The Asia-Pacific Income Fund
For investors that place a higher premium on dividends and income-based strategies, the Aberdeen Asia-Pacific Income Fund (NYSEMKT:FAX) should also be considered. The fund offers access for investors looking to gain exposure to bond markets in emerging Asia. With a market cap of $1.7 billion, a dividend yield of 5.49%, the fund has fallen off from the yearly seen in January. This pullback creates new opportunities to buy in and gain exposure to emerging Asia's bond markets. The Asia-Pacific fund trades at a 7.4% discount to NAV, and offers some stability features that will be viewed as beneficial for investors with lower tolerance for volatility.
Specifically, this comes from the fund's diversification into Australian assets, which is a feature that is not seen in many of its emerging Asia counterparts. Credit rating upgrades in many nations in the region have been levied on improving economic fundamentals and a higher level of attention paid to the social security net for Asia's aging populations will inevitably lead to increased demand for long-dated assets. The broader picture shows that this is a bullish scenario for the region, and the Asia-Pacific fund is well-positioned for long-term gains for investors with lower risk tolerance and a focus on income-based strategies.
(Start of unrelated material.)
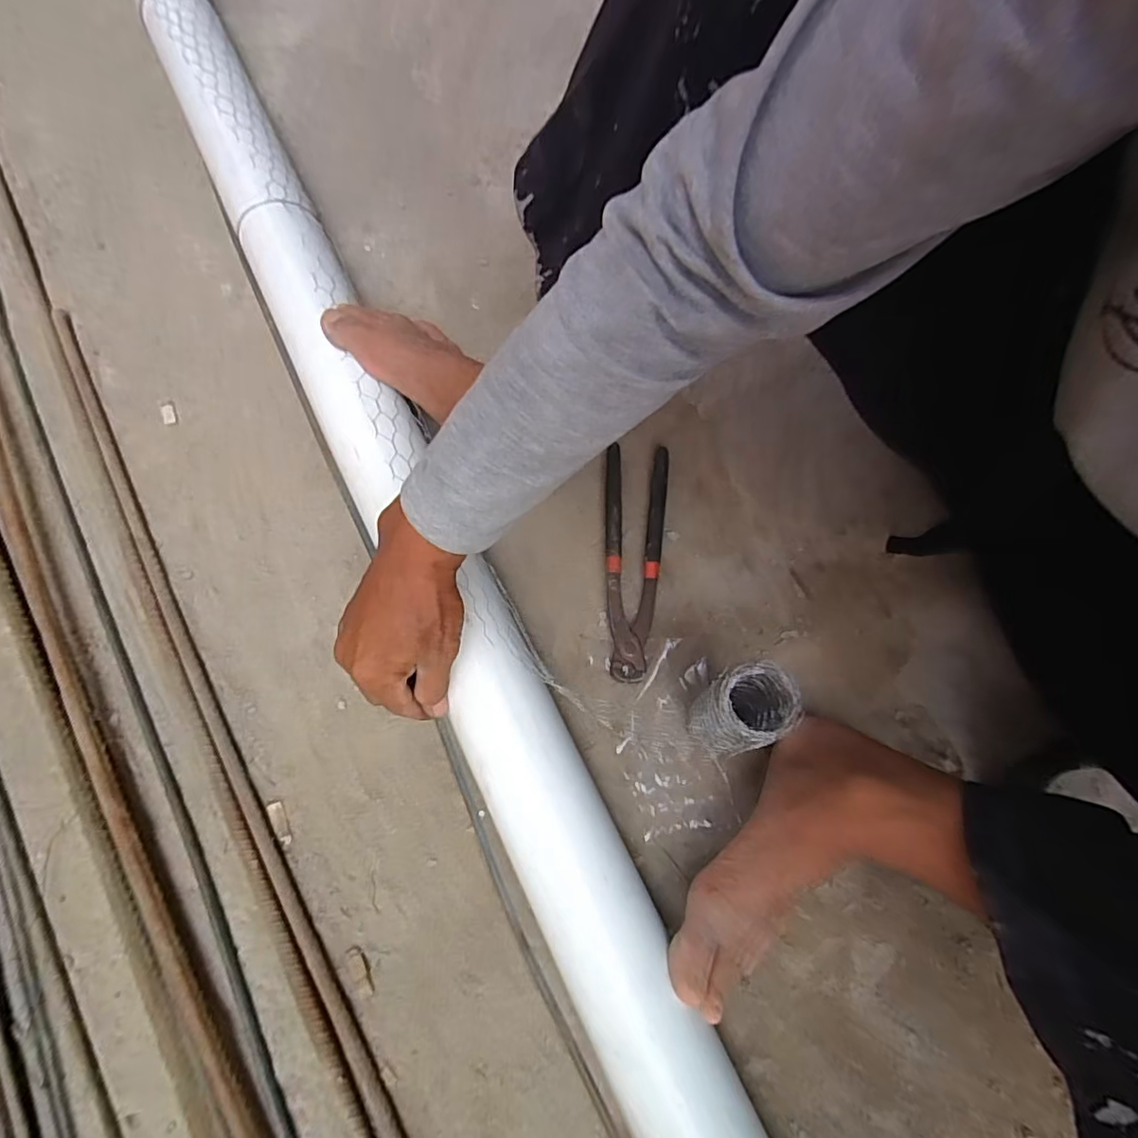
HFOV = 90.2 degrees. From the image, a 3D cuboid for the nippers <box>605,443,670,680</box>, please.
[{"bbox_3d":[0.059,-0.008,0.499,0.056,0.025,0.207,2,71,-1],"label":"nippers"}]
So, as global benchmarks hold close to yearly all-time highs, investors will need to consider new alternatives in finding well-positioned investments that show reasonable valuations. Equity and fixed income funds that focus on emerging Asia can still be found when CEFs are considered. The Asia Pacific Fund and the Aberdeen Asia-Pacific offer attractive opportunities for those looking for reasonable valuations and diversification away from the continued weakness that is seen now in the developed world.